WORK REQUIRED: For each record that follows, give it back exactly, with no pictures included.
─── DATA FOR THIS EXERCISE ───
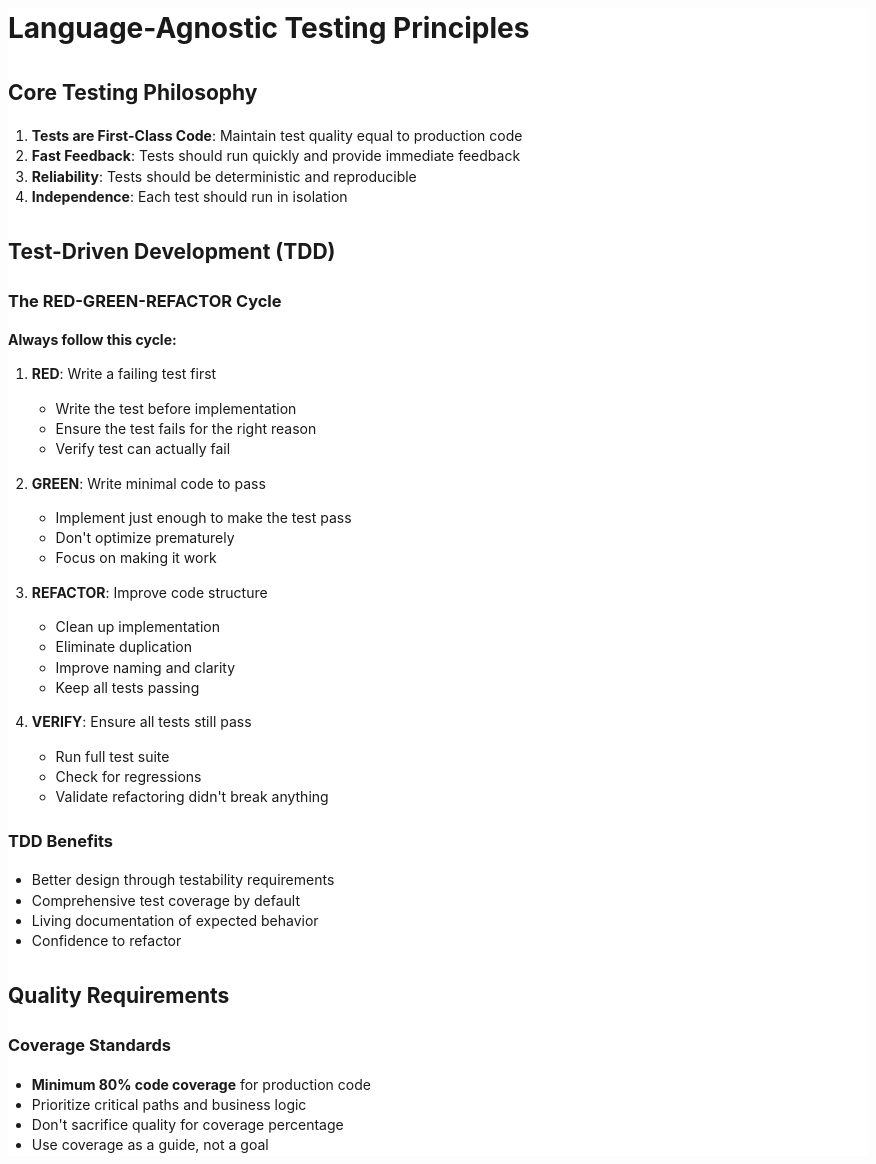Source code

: # Language-Agnostic Testing Principles

## Core Testing Philosophy

1. **Tests are First-Class Code**: Maintain test quality equal to production code
2. **Fast Feedback**: Tests should run quickly and provide immediate feedback
3. **Reliability**: Tests should be deterministic and reproducible
4. **Independence**: Each test should run in isolation

## Test-Driven Development (TDD)

### The RED-GREEN-REFACTOR Cycle

**Always follow this cycle:**

1. **RED**: Write a failing test first
   - Write the test before implementation
   - Ensure the test fails for the right reason
   - Verify test can actually fail

2. **GREEN**: Write minimal code to pass
   - Implement just enough to make the test pass
   - Don't optimize prematurely
   - Focus on making it work

3. **REFACTOR**: Improve code structure
   - Clean up implementation
   - Eliminate duplication
   - Improve naming and clarity
   - Keep all tests passing

4. **VERIFY**: Ensure all tests still pass
   - Run full test suite
   - Check for regressions
   - Validate refactoring didn't break anything

### TDD Benefits

- Better design through testability requirements
- Comprehensive test coverage by default
- Living documentation of expected behavior
- Confidence to refactor

## Quality Requirements

### Coverage Standards

- **Minimum 80% code coverage** for production code
- Prioritize critical paths and business logic
- Don't sacrifice quality for coverage percentage
- Use coverage as a guide, not a goal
───
SOLUTION TO THIS TASK:
Source code

: # Language-Agnostic Testing Principles

## Core Testing Philosophy

1. **Tests are First-Class Code**: Maintain test quality equal to production code
2. **Fast Feedback**: Tests should run quickly and provide immediate feedback
3. **Reliability**: Tests should be deterministic and reproducible
4. **Independence**: Each test should run in isolation

## Test-Driven Development (TDD)

### The RED-GREEN-REFACTOR Cycle

**Always follow this cycle:**

1. **RED**: Write a failing test first
   - Write the test before implementation
   - Ensure the test fails for the right reason
   - Verify test can actually fail

2. **GREEN**: Write minimal code to pass
   - Implement just enough to make the test pass
   - Don't optimize prematurely
   - Focus on making it work

3. **REFACTOR**: Improve code structure
   - Clean up implementation
   - Eliminate duplication
   - Improve naming and clarity
   - Keep all tests passing

4. **VERIFY**: Ensure all tests still pass
   - Run full test suite
   - Check for regressions
   - Validate refactoring didn't break anything

### TDD Benefits

- Better design through testability requirements
- Comprehensive test coverage by default
- Living documentation of expected behavior
- Confidence to refactor

## Quality Requirements

### Coverage Standards

- **Minimum 80% code coverage** for production code
- Prioritize critical paths and business logic
- Don't sacrifice quality for coverage percentage
- Use coverage as a guide, not a goal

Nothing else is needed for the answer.